Es posible que nos pueda ayudar contemplar al Resucitado que, enviándola en misión, saca del ensimismamiento a aquella comunidad llena de miedo, que se encierra en sus propios problemas, que cierra puertas y ventanas para no enfrentar lo que sucede fuera: “como el Padre me envió, así os envío yo”. (Jn 19,21). Y es que no se puede ser signo de la presencia del Resucitado, sin sentir con gozo el ser enviado, y “volver a encontrar el entusiasmo de comunicar la fe”.

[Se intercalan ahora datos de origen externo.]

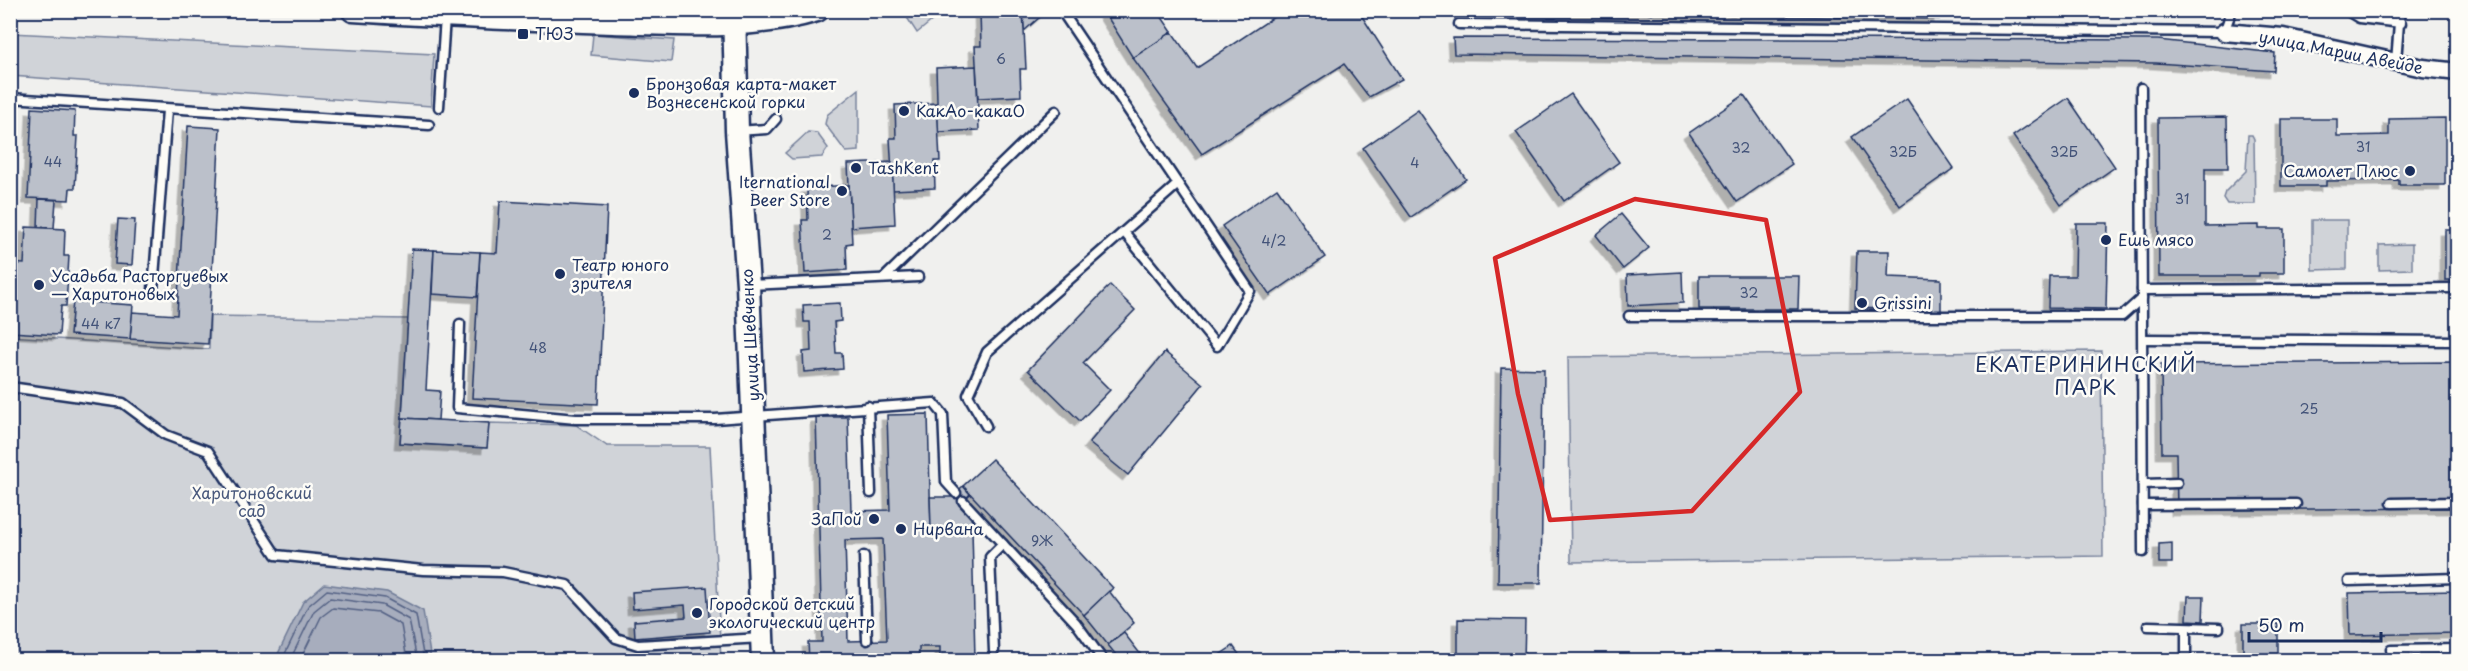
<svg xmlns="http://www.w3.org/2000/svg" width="2468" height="671" viewBox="0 0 2468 671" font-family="'Playpen Sans',sans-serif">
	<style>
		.green { fill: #d0d3d8; stroke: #76819b; stroke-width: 1.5 }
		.water { fill: #a7adbd; stroke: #6f7b97; stroke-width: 1.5 }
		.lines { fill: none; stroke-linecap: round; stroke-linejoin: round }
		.shore { stroke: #536184; stroke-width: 1.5 }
		.building { fill: #bbc0ca; stroke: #1b2f5e; stroke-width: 1.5; fill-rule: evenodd; filter: url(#shadow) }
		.service-casing { stroke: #1b2f5e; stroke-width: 13 }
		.minor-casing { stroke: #1b2f5e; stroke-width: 21 }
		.secondary-casing { stroke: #1b2f5e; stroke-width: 27 }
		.service { stroke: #fdfcf7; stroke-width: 8 }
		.minor { stroke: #fdfcf7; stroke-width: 16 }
		.secondary { stroke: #fdfcf7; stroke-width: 22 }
		.marked { fill: none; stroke: #d62828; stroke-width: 4.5; stroke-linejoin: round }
		.poi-dot { fill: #1b2f5e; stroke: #fdfcf7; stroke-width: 2 }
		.labels { text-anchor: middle; stroke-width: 5; stroke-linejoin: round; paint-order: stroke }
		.number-label { font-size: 14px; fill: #435379 }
		.poi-label { font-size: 16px; fill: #1b2f5e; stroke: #fdfcf7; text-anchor: start }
		.street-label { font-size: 16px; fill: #1b2f5e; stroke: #fdfcf7 }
		.park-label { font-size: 16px; fill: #48587c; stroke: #fdfcf7 }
		.quarter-label { font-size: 20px; letter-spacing: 1.5px; fill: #1b2f5e; stroke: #fdfcf7 }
	</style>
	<defs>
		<filter id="shadow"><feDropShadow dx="-5.5" dy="5.5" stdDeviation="0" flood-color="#0004"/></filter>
	</defs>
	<rect width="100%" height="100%" fill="#f0f0ee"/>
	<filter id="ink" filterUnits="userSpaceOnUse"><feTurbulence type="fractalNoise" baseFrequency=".0167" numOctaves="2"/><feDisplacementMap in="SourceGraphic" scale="12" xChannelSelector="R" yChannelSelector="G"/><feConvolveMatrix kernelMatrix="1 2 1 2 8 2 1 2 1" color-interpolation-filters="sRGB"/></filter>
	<g filter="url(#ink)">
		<g class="green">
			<path d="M916 10H944V11L917 33 906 16Z"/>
			<path d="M11 33 434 54 431 106 11 76Z"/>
			<path d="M593 34 674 40 671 62 591 55Z"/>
			<path d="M859 89V151L846 152 825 124 827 115Z"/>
			<path d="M808 132 817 133 828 148 822 157 792 159 785 153Z"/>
			<path d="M2248 135H2252L2254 139 2255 204H2227L2223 198 2225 192 2246 171Z"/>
			<path d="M2312 220H2347V269L2312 270Z"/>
			<path d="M2412 244V269L2379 270V245Z"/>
			<path d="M210 316 408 319 400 443 487 448 489 423 576 425 607 446H710L721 660H11L10 336 209 349Z"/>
			<path d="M2101 351 2103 556 1571 562 1568 357Z"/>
		</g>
		<path class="water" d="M324 584 387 592 423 611 431 660H275L303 602Z"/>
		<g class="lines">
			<g class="shore">
				<path d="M282 660 308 606 327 590 385 598 416 615 424 660"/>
				<path d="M290 660 314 611 330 598 382 605 409 620 417 660"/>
				<path d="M300 660 321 617 333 608 379 613 401 625 407 660"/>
			</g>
		</g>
		<g class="building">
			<path d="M1023 10H1048L1024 31Z"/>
			<path d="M1103 10H1157L1172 32 1133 58Z"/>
			<path d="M1279 10H1358L1402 79 1369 97 1344 64 1202 154 1133 58 1172 32 1197 68 1280 13Z"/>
			<path d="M1448 10H1939V19Z"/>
			<path d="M1023 11 1026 69H1020L1021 96 978 98 975 46H981L980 13Z"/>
			<path d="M1453 38 2158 40 2275 53 2274 71 2156 63 1454 54Z"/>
			<path d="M976 66 979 130 938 132 936 68Z"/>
			<path d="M1571 94 1619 162 1564 201 1516 132Z"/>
			<path d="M1744 95 1792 164 1737 202 1689 133Z"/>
			<path d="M2068 98 2115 167 2061 205 2013 136Z"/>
			<path d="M1907 99 1954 168 1900 206 1852 137Z"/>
			<path d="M937 103 940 161H934L935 188 893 190 890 138H896L895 105Z"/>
			<path d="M32 108 75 111 74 136H78L75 188H70L69 200 28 198Z"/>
			<path d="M1418 110 1466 179 1411 217 1363 148Z"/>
			<path d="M2227 117 2228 168H2205V226L2259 225V229H2284V273H2259V276H2159L2158 118Z"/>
			<path d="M2445 118V185H2399V180L2326 181V186H2281V119H2337V136H2341L2389 135V119Z"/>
			<path d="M188 126 220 128 208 344 130 339 132 312 177 315Z"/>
			<path d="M892 162 895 224 851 227 848 164Z"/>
			<path d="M849 185 852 243 846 244 847 270 805 273 802 220H808L807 188Z"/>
			<path d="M1277 188 1325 257 1270 295 1222 226Z"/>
			<path d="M39 199 56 200 54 228 38 227Z"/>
			<path d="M500 201 607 207 598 404 472 398 480 252 497 253Z"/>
			<path d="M1621 214 1649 248 1623 269 1596 235Z"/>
			<path d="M118 219 135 220 132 265 115 264Z"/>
			<path d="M2076 223H2108L2106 309 2048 308 2049 276H2075Z"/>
			<path d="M26 227 65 229 64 256H69L66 306H61L59 335 10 332V263L24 264Z"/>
			<rect x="2445" y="230" width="13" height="50"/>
			<path d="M412 249 434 250 426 390 440 391 438 420 402 418Z"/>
			<path d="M434 250 480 252 477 297 432 294Z"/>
			<path d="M1857 251H1889L1888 277 1941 279V311L1855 308Z"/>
			<path d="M1682 272 1683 303 1628 306 1627 275Z"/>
			<path d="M1699 276H1799L1798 309H1699Z"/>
			<path d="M1110 285 1135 310 1083 363 1110 390 1080 421 1028 370Z"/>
			<path d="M73 301 133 305 130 339 70 335Z"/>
			<path d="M840 303 841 321 834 322 836 353H842L843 369 804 372 803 352 811 351 810 322H804L803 305Z"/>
			<path d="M1165 352 1203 384 1128 475 1089 443Z"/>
			<path d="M2458 362V508L2177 510 2176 453H2162L2161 364Z"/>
			<path d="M1501 368 1544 369 1541 583H1498Z"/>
			<path d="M928 414 931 529 972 528 975 660H940V647H919V660H809L808 642H822L816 417H848L851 511 890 510 887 415ZM883 539 887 640 848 641 845 540Z"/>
			<path d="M402 418 489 423 487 448 400 443Z"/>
			<path d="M992 459 1113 588 1084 615 963 486Z"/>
			<path d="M963 486 970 494 961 504 971 514 972 528 931 529 930 497H951Z"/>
			<path d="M2172 543V563H2159V544Z"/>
			<path d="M707 587 710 632 635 638 634 621 686 617 685 605 633 609 632 592Z"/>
			<path d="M1109 591 1134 623 1108 645 1084 615Z"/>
			<path d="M2458 591V633L2350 635 2349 593Z"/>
			<path d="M2188 596H2204L2203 621 2187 620Z"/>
			<path d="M1458 619 1525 620 1524 660H1458Z"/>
			<rect x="2243" y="624" width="35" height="36"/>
			<path d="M1124 633 1145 660H1120L1108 645Z"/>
			<path d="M1233 646 1243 660H1212Z"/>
			<path d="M2455 657V660H2431V659Z"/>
		</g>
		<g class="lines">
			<g class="service-casing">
				<g id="service">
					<path d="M1061 10 1250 291 1217 346 1124 232"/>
					<path d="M2346 10 2359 18 2401 23"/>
					<path d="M1459 24 2224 32 2232 10"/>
					<path d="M2396 62 2400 10"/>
					<path d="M2141 88 2143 552"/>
					<path d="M10 98 429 125"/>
					<path d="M439 107 445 17"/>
					<path d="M737 131 767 129 776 119"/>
					<path d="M884 278 1056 111"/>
					<path d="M749 285 918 277"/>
					<path d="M153 290 167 110"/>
					<path d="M2142 290 2458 288"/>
					<path d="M1629 316H2122L2142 298"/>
					<path d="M460 324 457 408 576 419H715L934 403 943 414 946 482 956 493"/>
					<path d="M2143 339 2458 341"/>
					<path d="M10 387 123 403 166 435 208 451 276 555 423 570 503 572 567 585 616 638 638 645 762 638"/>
					<path d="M868 406 871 493"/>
					<path d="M986 426 968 395 987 352 1178 184"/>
					<path d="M2143 484 2177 483"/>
					<path d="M963 501 1076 623 1103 660"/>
					<path d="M2392 503 2458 502"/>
					<path d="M2143 505 2296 504"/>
					<path d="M864 556 867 640"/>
					<path d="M2349 581 2458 578"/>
					<path d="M2148 626 2219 628"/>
					<path d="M2391 650 2458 649"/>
					<path d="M994 651 990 557 1003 544"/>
					<path d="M2186 660V628"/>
				</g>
			</g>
			<g class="minor-casing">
				<path id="minor" d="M2224 32 2283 37 2423 68 2458 72"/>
			</g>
			<g class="secondary-casing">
				<g id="secondary">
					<path d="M353 10C440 16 526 19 613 22 681 24 751 30 817 10"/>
					<path d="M734 10 737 131 748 285 763 660"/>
				</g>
			</g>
			<use href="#service" class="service"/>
			<use href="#minor" class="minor"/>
			<use href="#secondary" class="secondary"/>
		</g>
	</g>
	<path class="marked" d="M1635 199 1766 220 1800 392 1692 511 1550 520 1518 394 1495 258Z"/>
	<g class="poi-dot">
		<rect x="517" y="28" width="12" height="12" rx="3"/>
		<circle cx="634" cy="93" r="6"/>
		<circle cx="904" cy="111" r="6"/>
		<circle cx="856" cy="168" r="6"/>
		<circle cx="2410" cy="171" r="6"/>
		<circle cx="842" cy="191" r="6"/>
		<circle cx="2106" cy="240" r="6"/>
		<circle cx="560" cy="274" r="6"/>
		<circle cx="39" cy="285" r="6"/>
		<circle cx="1862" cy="303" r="6"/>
		<circle cx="874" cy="519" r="6"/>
		<circle cx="901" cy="529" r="6"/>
		<circle cx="697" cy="613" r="6"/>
	</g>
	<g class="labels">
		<g class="number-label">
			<text x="1001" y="64">6</text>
			<text x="2363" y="152">31</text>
			<text x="1741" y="153">32</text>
			<text x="1903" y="157">32Б</text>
			<text x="2064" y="157">32Б</text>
			<text x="53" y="167">44</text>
			<text x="1415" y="168">4</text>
			<text x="2182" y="204">31</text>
			<text x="827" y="240">2</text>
			<text x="1274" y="246">4/2</text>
			<text x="1749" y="298">32</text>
			<text x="101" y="329">44 к7</text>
			<text x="538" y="353">48</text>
			<text x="2309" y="414">25</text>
			<text x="1042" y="546">9Ж</text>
		</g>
		<g class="poi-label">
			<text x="535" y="40">ТЮЗ</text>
			<text x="646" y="90">Бронзовая карта-макет<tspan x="646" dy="18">Вознесенской горки</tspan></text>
			<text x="916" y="117">КакАо-какаО</text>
			<text x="868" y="174">TashKent</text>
			<text x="2398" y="177" text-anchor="end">Самолет Плюс</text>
			<text x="830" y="188" text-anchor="end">Iternational<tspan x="830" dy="18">Beer Store</tspan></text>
			<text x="2118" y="246">Ешь мясо</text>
			<text x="572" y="271">Театр юного<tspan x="572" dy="18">зрителя</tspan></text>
			<text x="51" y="282">Усадьба Расторгуевых<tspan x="51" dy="18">— Харитоновых</tspan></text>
			<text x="1874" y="309">Grissini</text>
			<text x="862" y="525" text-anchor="end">ЗаПой</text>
			<text x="913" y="535">Нирвана</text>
			<text x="709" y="610">Городской детский<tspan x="709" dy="18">экологический центр</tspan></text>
		</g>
		<g class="street-label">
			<text transform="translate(2341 52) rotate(11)" y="6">улица Марии Авейде</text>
			<text transform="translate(750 335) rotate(-93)" y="6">улица Шевченко</text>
		</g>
		<g class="park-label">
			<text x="252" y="499">Харитоновский<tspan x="252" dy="18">сад</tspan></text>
		</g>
		<g class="quarter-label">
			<text x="2086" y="372">ЕКАТЕРИНИНСКИЙ<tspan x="2086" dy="23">ПАРК</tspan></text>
		</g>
	</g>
	<rect width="2468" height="671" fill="none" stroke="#fdfcf7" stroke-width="36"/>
	<rect x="18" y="18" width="2432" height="635" fill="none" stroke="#1b2f5e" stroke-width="2" filter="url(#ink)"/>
	<path d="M2249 632v9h132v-9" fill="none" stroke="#1b2f5e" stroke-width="3"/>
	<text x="2258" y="632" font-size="18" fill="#1b2f5e" stroke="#fdfcf7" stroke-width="4.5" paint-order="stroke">50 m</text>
</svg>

Continuamos en tiempo de emergencia, y en medio de ella la vida religiosa debe permanecer siendo signo de la presencia del corazón compasivo de Jesús, “que pasó por el mundo haciendo el bien,” curando a todos de sus enfermedades y dolencias (cf Hech 10,38; Mc 1,32-34). Sin olvidar que la diaconía de la fe forma una única diaconía con la caridad, podremos reconocer en la mirada de aquellos con quienes compartimos nuestro techo y pan, el rostro del Señor Resucitado, y sentiremos arder nuestro corazón: ¡¡es el Señor!!
A lo largo de este año, con la mirada fija en Jesucristo que inició y completa nuestra fe, (Heb 12,2), que nos llamó a servirle en los más pobres, busquemos a Dios para encontrar al hombre, acogiendo así la paradoja del misterio de la Encarnación. Y nos será concedida la consolación de escuchar el silencio de los enmudecidos, de contemplar la luz que brota de la oscuridad del abandono y la soledad, acompañar las búsquedas sinceras de la verdad en medio de las dudas, alumbrar esperanza en corazones al borde del camino. Así la vida religiosa sostenida por la fe, podrá mirar con esperanza el futuro y ser siempre apasionados buscadores y testigos del amor y la misericordia de Dios, “evangelio viviente”.